Mr Cantor prend sur lui, il va voir les parents dévastés par le chagrin, il calme aussi la frénésie vindicative de ceux qui cherchent un bouc émissaire. Cependant, après avoir une première fois refusé de déserter Newark pour rejoindre Marcia, la femme dont il est éperdument amoureux, dans un camp de vacances loin de l'épidémie, il cède quand elle accepte sa proposition de se fiancer avec lui. Néanmoins ce retour à la nature est illusoire. Tel Œdipe qui réalise l'oracle par tout ce qu'il fait pour lui échapper. Bucky Cantor voit surgir la maladie qu'il croyait fuir et se rend compte qu'il était porteur du virus. Il échappe à la mort mais reste handicapé et rompt avec Marcia pour la libérer du fardeau qu'il serait pour elle. Il se condamne ainsi à une solitude désolée. Cela, c'est le narrateur, longtemps discret, presque invisible, de Némésis qui nous l'apprend. Arnie Mesnikoff rencontre Mr Cantor, quelque trente ans après les faits. Il a été l'un des enfants du terrain de jeux. Il a contracté la maladie. Il en porte lui aussi les séquelles mais il s'est marié et il est heureux. Cette différence des biographies nous révèle soudain l'autre pathologie de Bucky Cantor : la pathologie de l'explication .

Tout doit faire sens. Rien ne doit être sans raison. Au début de l'épidémie, il invectivait le Créateur de toutes choses et donc du virus. Et puis, sans pour autant se réconcilier avec le Maître de l'univers, il a retourné sa rage métaphysique contre lui-même. Il était le fautif car il lui fallait absolument un fautif à son surmoi déchaîné. Il n'y avait pas de place, dans l'esprit et dans la sensibilité de Mr Cantor, pour la contingence. "Le dévot, a écrit Clément Rosset, est d'abord celui qui est incapable d'affronter le non nécessaire." Alors même qu'il accablait le ciel d'injures sacrilèges, Mr Cantor était, pour son malheur, un dévot. Au lieu d'épouser Marcia comme elle l'en adjurait, il a plaidé coupable et il a détruit leurs deux vies.

C'est le refus du tragique qui précipite Mr Cantor dans la tragédie. Selon un scénario que les Grecs n'avaient pas prévu, la Némésis qui le frappe coïncide rigoureusement avec l'hubris qui l'emporte. "non pas l'hubris de la volonté ou du désir", mais le délire d'interprétation, le besoin irrépressible de trouver une réponse à la question "pourquoi ?". Mr Cantor est un "martyr du pourquoi" .

Rares sont les êtres aussi scrupuleux que Bucky Cantor.
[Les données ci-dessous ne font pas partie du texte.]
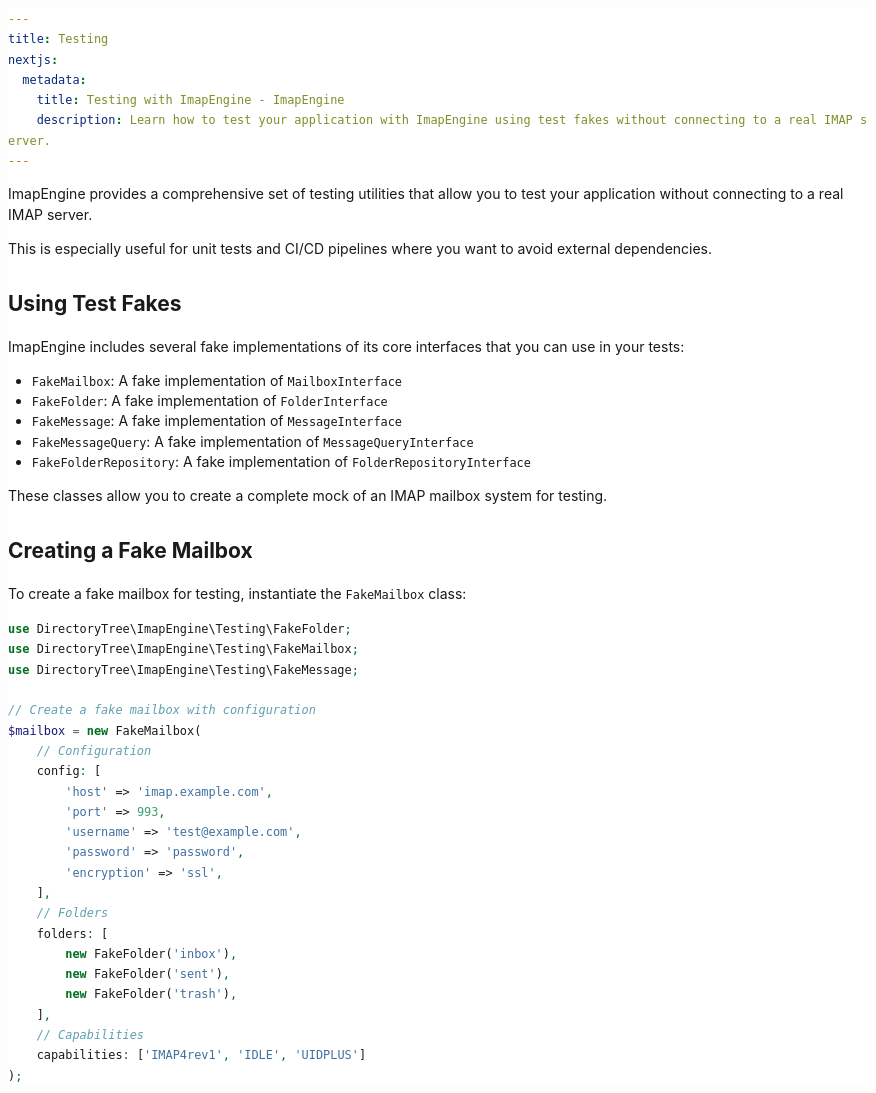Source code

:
 ```yaml
---
title: Testing
nextjs:
  metadata:
    title: Testing with ImapEngine - ImapEngine
    description: Learn how to test your application with ImapEngine using test fakes without connecting to a real IMAP server.
---
```


ImapEngine provides a comprehensive set of testing utilities that allow you to test your application without connecting to a real IMAP server.

This is especially useful for unit tests and CI/CD pipelines where you want to avoid external dependencies.

## Using Test Fakes

ImapEngine includes several fake implementations of its core interfaces that you can use in your tests:

- `FakeMailbox`: A fake implementation of `MailboxInterface`
- `FakeFolder`: A fake implementation of `FolderInterface`
- `FakeMessage`: A fake implementation of `MessageInterface`
- `FakeMessageQuery`: A fake implementation of `MessageQueryInterface`
- `FakeFolderRepository`: A fake implementation of `FolderRepositoryInterface`

These classes allow you to create a complete mock of an IMAP mailbox system for testing.

## Creating a Fake Mailbox

To create a fake mailbox for testing, instantiate the `FakeMailbox` class:

```php
use DirectoryTree\ImapEngine\Testing\FakeFolder;
use DirectoryTree\ImapEngine\Testing\FakeMailbox;
use DirectoryTree\ImapEngine\Testing\FakeMessage;

// Create a fake mailbox with configuration
$mailbox = new FakeMailbox(
    // Configuration
    config: [
        'host' => 'imap.example.com',
        'port' => 993,
        'username' => 'test@example.com',
        'password' => 'password',
        'encryption' => 'ssl',
    ],
    // Folders
    folders: [
        new FakeFolder('inbox'),
        new FakeFolder('sent'),
        new FakeFolder('trash'),
    ],
    // Capabilities
    capabilities: ['IMAP4rev1', 'IDLE', 'UIDPLUS']
);
```
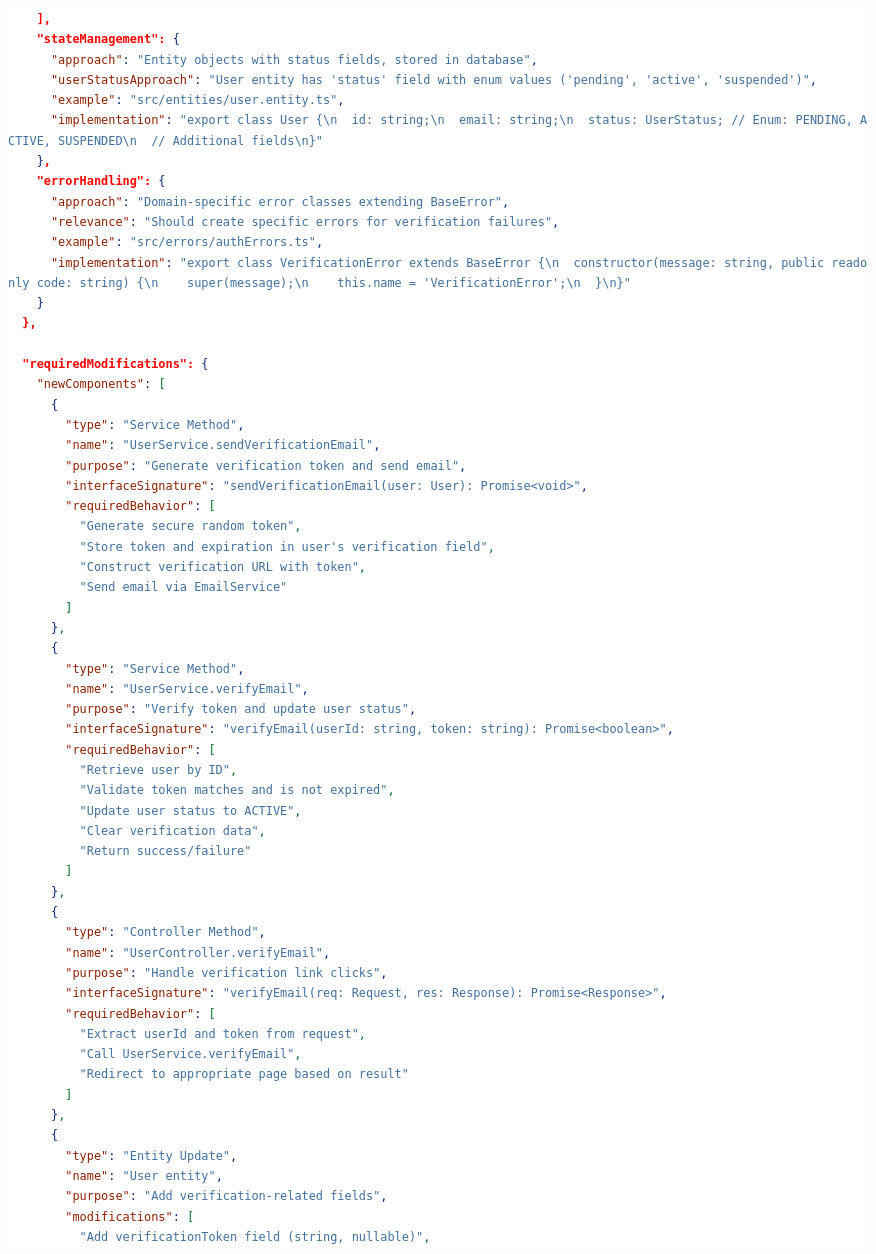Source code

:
 ```json
    ],
    "stateManagement": {
      "approach": "Entity objects with status fields, stored in database",
      "userStatusApproach": "User entity has 'status' field with enum values ('pending', 'active', 'suspended')",
      "example": "src/entities/user.entity.ts",
      "implementation": "export class User {\n  id: string;\n  email: string;\n  status: UserStatus; // Enum: PENDING, ACTIVE, SUSPENDED\n  // Additional fields\n}"
    },
    "errorHandling": {
      "approach": "Domain-specific error classes extending BaseError",
      "relevance": "Should create specific errors for verification failures",
      "example": "src/errors/authErrors.ts",
      "implementation": "export class VerificationError extends BaseError {\n  constructor(message: string, public readonly code: string) {\n    super(message);\n    this.name = 'VerificationError';\n  }\n}"
    }
  },
  
  "requiredModifications": {
    "newComponents": [
      {
        "type": "Service Method",
        "name": "UserService.sendVerificationEmail",
        "purpose": "Generate verification token and send email",
        "interfaceSignature": "sendVerificationEmail(user: User): Promise<void>",
        "requiredBehavior": [
          "Generate secure random token",
          "Store token and expiration in user's verification field",
          "Construct verification URL with token",
          "Send email via EmailService"
        ]
      },
      {
        "type": "Service Method",
        "name": "UserService.verifyEmail",
        "purpose": "Verify token and update user status",
        "interfaceSignature": "verifyEmail(userId: string, token: string): Promise<boolean>",
        "requiredBehavior": [
          "Retrieve user by ID",
          "Validate token matches and is not expired",
          "Update user status to ACTIVE",
          "Clear verification data",
          "Return success/failure"
        ]
      },
      {
        "type": "Controller Method",
        "name": "UserController.verifyEmail",
        "purpose": "Handle verification link clicks",
        "interfaceSignature": "verifyEmail(req: Request, res: Response): Promise<Response>",
        "requiredBehavior": [
          "Extract userId and token from request",
          "Call UserService.verifyEmail",
          "Redirect to appropriate page based on result"
        ]
      },
      {
        "type": "Entity Update",
        "name": "User entity",
        "purpose": "Add verification-related fields",
        "modifications": [
          "Add verificationToken field (string, nullable)",
```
Mais, d'une manière ou d'une autre, nous sommes d'autant plus enclins à tomber dans cette folie, l'hubris de la raison, que nous la confondons avec l'intelligence. Aussi Philip Roth ne se contente-t-il pas de décrire ses ravages. Il lui apporte le démenti magistral du roman. En imaginant, dans Le Complot contre l'Amérique (2006), ce qui serait advenu si les Américains avaient, en 1940, porté à la présidence Charles Lindberg, l'aviateur héroïque mais nazi ; et en tenant, dans Némésis, la chronique d'une épidémie qui n'a pas eu lieu mais dont la menace planait et, avec elle, la peur panique d'attraper le virus et d'être enfermé dans un poumon d'acier. Inspiré par ce que Musil appelle ironiquement le principe de raison insuffisante, Roth dissipe l'illusion de nécessité et rend au passé son caractère fragile, aléatoire. Ce qui a été aurait pu être autrement.

Rien donc n'est vrai dans Némésis. Mais de cette fiction totale est née l'inoubliable vérité d'un homme terrassé par sa grandeur d'âme et par son incapacité de consentir à la part de hasard et d'absurdité que comportent toutes les choses humaines.

Némésis (Nemesis), de Philip Roth, traduit de l'anglais (Etats-Unis) par Marie-Claire Pasquier, Gallimard, "Du monde entier", 228 p. 18,90 €.